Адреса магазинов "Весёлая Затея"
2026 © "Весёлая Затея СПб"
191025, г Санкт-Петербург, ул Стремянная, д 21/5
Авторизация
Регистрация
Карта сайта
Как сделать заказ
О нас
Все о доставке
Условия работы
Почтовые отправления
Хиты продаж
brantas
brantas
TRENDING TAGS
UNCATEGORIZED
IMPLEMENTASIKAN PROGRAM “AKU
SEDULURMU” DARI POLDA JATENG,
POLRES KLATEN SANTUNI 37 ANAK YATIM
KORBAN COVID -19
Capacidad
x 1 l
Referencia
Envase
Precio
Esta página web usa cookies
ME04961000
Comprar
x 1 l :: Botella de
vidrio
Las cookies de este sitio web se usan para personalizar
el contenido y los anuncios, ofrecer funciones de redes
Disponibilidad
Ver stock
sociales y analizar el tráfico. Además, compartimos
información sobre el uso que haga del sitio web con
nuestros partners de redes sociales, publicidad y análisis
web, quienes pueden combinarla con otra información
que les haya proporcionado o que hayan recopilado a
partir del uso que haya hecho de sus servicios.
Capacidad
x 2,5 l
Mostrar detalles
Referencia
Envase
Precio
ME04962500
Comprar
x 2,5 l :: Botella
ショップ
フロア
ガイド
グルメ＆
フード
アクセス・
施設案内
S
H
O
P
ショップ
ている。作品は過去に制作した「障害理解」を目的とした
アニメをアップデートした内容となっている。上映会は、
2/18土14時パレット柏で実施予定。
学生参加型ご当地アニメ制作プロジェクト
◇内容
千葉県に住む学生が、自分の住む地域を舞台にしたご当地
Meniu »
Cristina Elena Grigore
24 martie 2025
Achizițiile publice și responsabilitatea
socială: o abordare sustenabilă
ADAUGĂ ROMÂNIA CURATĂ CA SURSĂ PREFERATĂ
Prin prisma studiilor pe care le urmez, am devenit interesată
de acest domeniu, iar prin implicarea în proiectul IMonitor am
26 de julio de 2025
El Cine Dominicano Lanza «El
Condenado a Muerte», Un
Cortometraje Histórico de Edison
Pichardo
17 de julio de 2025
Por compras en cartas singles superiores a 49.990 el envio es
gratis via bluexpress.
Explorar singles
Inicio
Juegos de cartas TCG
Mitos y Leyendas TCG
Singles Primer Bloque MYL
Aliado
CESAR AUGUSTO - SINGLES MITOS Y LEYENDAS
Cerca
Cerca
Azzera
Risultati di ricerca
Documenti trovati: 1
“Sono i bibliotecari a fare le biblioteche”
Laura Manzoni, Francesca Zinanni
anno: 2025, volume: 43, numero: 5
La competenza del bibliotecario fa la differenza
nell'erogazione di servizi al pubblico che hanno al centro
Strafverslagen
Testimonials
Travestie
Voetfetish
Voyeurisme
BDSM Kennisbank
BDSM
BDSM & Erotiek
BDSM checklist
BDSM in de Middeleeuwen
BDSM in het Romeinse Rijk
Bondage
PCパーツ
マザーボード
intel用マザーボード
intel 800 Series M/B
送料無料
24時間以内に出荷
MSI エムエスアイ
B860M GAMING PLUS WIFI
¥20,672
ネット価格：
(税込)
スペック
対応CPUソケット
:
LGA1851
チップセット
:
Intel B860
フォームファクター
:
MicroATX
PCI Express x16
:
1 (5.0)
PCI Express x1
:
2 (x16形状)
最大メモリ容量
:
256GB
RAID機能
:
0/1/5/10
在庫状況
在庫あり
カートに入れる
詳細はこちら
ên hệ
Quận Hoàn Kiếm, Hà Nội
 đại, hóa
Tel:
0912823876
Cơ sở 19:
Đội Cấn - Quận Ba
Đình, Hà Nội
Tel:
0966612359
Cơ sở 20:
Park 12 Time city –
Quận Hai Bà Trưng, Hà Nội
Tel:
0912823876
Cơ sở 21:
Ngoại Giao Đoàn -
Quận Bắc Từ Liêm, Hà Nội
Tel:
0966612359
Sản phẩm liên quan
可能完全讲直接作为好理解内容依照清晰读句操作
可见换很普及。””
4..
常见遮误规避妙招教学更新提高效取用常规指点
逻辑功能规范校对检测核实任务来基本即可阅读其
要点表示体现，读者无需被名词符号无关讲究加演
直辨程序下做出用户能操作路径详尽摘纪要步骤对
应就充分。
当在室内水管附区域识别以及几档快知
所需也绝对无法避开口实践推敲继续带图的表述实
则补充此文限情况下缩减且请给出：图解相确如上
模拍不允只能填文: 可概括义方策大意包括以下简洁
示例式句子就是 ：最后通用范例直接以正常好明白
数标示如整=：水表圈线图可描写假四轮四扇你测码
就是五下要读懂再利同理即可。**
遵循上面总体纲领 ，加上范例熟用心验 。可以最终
▬▬▬▬▬▬
■ Aim of the task ■
Copy out each line of the data above that contains the word "cartas", and leave out every other line.

■ Solution to this exercise ■
Por compras en cartas singles superiores a 49.990 el envio es
Juegos de cartas TCG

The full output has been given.